Flaxseeds are famously tiny but mighty; now new research in mice suggests fermentation of flaxseed fibres in the gut changes the microbiota to improve metabolic health as well as protecting against diet-induced obesity.
The microbes that live in our gut play a role in regulating weight and the way the body processes sugar (glucose tolerance). The breakdown of dietary fibre in the gut (a process called fermentation) can produce positive changes in the digestive system, such as an increase in beneficial fatty acids, which may reduce the production of fat tissue in the body and improve immune function. Flaxseed is fibre-rich and has been shown to improve cholesterol levels and inflammation in the colon. This research looked on the fermentability of flaxseed and the impact on gut microbiota.
Researchers studied mice assigned to four different diets: a standard diet that contained 4.6 percent soy-based fibre (“control”), a high-fat diet that contained no fibre (“high-fat”), a high-fat diet that contained 10 percent indigestible cellulose fibre (“cellulose”) and a high-fat diet that contained 10 percent flaxseed fibre (“flaxseed”).
The high-fat group had fewer bacteria associated with improved metabolic health, lower levels of beneficial fatty acids and more of a bacterium linked to obesity when compared to the other groups. Bacteria levels in both the cellulose and flaxseed groups returned to healthier levels when compared to the high-fat group. The flaxseed group was more physically active and had less weight gain than the other high-fat diet groups. The mice that received flaxseed supplements also had better glucose control and levels of beneficial fatty acids that were comparable to the healthy control group.

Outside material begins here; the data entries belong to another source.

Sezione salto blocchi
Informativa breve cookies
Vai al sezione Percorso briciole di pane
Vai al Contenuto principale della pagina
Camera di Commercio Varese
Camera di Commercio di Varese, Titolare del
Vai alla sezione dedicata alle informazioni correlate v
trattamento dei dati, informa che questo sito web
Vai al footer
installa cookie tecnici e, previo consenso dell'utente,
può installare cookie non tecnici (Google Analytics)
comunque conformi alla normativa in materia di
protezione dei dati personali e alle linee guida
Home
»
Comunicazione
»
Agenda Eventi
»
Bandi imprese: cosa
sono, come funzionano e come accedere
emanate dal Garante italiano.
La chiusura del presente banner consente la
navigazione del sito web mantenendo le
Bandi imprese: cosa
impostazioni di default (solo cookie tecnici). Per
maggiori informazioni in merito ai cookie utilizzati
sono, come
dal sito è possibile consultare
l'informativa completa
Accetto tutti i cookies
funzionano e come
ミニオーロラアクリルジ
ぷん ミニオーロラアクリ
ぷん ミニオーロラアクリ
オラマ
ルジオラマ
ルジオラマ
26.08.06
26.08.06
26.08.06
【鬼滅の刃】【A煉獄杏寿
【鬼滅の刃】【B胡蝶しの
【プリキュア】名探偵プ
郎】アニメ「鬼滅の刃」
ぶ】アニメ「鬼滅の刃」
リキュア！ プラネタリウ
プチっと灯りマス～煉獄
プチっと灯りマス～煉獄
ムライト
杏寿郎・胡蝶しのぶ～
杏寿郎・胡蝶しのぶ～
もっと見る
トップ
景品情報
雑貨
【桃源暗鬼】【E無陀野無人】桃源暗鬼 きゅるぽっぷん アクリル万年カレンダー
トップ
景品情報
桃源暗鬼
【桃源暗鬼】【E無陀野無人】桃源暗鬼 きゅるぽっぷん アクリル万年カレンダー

Most importantly, the research team found evidence that the bacteria present ferment fibres from the thick, glue-like layer of the flaxseed shell, with the bacteria that perform fermentation then producing more beneficial fatty acids.
The stuff that goes on in our guts! Who’d have thought that such a tiny thing might have such a big impact in increasing our energy use, reducing obesity and in improving glucose tolerance?